Why are these same lines of thought not COMMONLY used by other identified groups? Why are they not ACCEPTED practices used in determining the identity of other groups? You maybe would like them to be common and accepted practices for all so that they special case of Jewish identity doesn't appear so "special" in light of everyone else but that is just ignoring reality and - again - making a special case - a "private" meaning.

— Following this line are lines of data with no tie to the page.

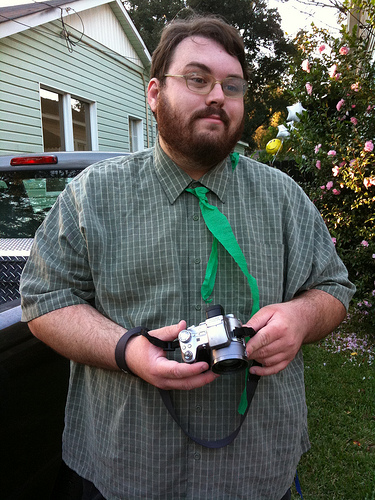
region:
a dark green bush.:
[314, 389, 374, 497]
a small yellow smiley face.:
[262, 137, 283, 153]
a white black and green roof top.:
[0, 0, 152, 80]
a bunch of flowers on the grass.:
[328, 333, 374, 363]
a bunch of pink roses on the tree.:
[313, 29, 374, 235]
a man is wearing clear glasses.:
[159, 66, 250, 101]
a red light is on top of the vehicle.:
[6, 151, 60, 167]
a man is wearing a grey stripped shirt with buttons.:
[144, 210, 202, 295]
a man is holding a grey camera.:
[173, 302, 254, 372]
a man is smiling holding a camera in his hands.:
[16, 13, 358, 498]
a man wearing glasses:
[93, 16, 260, 146]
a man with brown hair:
[157, 13, 284, 198]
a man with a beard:
[121, 24, 325, 202]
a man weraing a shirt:
[115, 31, 374, 425]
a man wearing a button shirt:
[37, 48, 347, 484]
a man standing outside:
[78, 46, 334, 493]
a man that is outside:
[46, 34, 365, 400]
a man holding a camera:
[69, 217, 329, 491]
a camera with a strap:
[52, 265, 316, 498]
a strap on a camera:
[121, 287, 329, 488]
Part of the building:
[20, 55, 75, 69]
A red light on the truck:
[9, 153, 59, 168]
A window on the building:
[36, 79, 70, 155]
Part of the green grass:
[322, 400, 333, 460]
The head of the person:
[144, 3, 252, 173]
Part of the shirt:
[107, 235, 138, 275]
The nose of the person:
[204, 75, 227, 110]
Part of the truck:
[7, 329, 23, 371]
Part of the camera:
[200, 323, 225, 348]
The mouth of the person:
[194, 110, 226, 123]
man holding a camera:
[19, 12, 357, 495]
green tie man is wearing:
[189, 185, 262, 320]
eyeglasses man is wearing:
[161, 66, 252, 102]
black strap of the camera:
[133, 324, 180, 362]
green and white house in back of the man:
[2, 2, 161, 195]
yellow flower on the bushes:
[262, 135, 285, 158]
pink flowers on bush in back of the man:
[303, 33, 371, 198]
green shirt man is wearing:
[19, 138, 355, 496]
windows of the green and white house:
[36, 82, 101, 155]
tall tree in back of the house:
[126, 3, 312, 146]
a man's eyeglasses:
[155, 68, 253, 99]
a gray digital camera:
[171, 312, 251, 368]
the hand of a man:
[240, 301, 304, 378]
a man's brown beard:
[155, 91, 246, 164]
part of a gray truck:
[1, 152, 145, 403]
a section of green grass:
[295, 362, 374, 497]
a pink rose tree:
[282, 23, 373, 288]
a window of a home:
[41, 83, 67, 149]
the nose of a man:
[201, 78, 225, 104]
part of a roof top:
[0, 0, 71, 26]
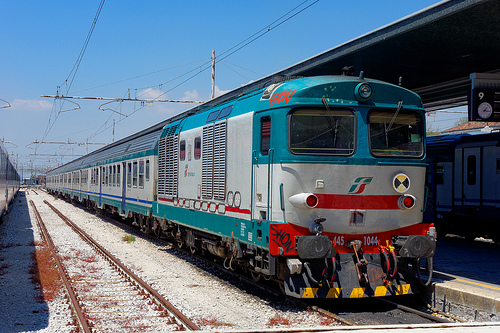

Posted by: JSorrentine | Sep 9 2013 15:00 utc | 230

What the hell are you talking about?

Posted by: Pat Bateman | Sep 9 2013 15:07 utc | 231

Hala Jaber
So the 2nd hostage also freed yesterday with the Belgian, and who is a veteran war correspondent for La Stampa also says he overheard rebels say tis not Syrian troops who used chemicals.

Posted by: brian | Sep 9 2013 15:12 utc | 232

Nonsense that Syria would give up its deterrence! Who are kerry to make such threats which of course is illegal too!

Posted by: Anonymous | Sep 9 2013 15:58 utc | 233

It does seem that Kerry in particular has earned the nickname I gave him. By the way, did he get his nose broken somehow, at some earlier point? I don't imagine he likes being photographed in profile, because he doesn't have a profile, just a sort of squashed flat line.

Posted by: Rowan Berkeley | Sep 9 2013 16:56 utc | 234

Ah, yes: he broke his nose playing ice hockey (?) in January 2012:

Posted by: Rowan Berkeley | Sep 9 2013 17:01 utc | 235

Posted by: Anonymous | Sep 9, 2013 7:02:10 AM | 218

the kids were kidnapped in Latakia and Mothe Agnes is currently preparing a report on the incident for the UN (the one in Geneva!)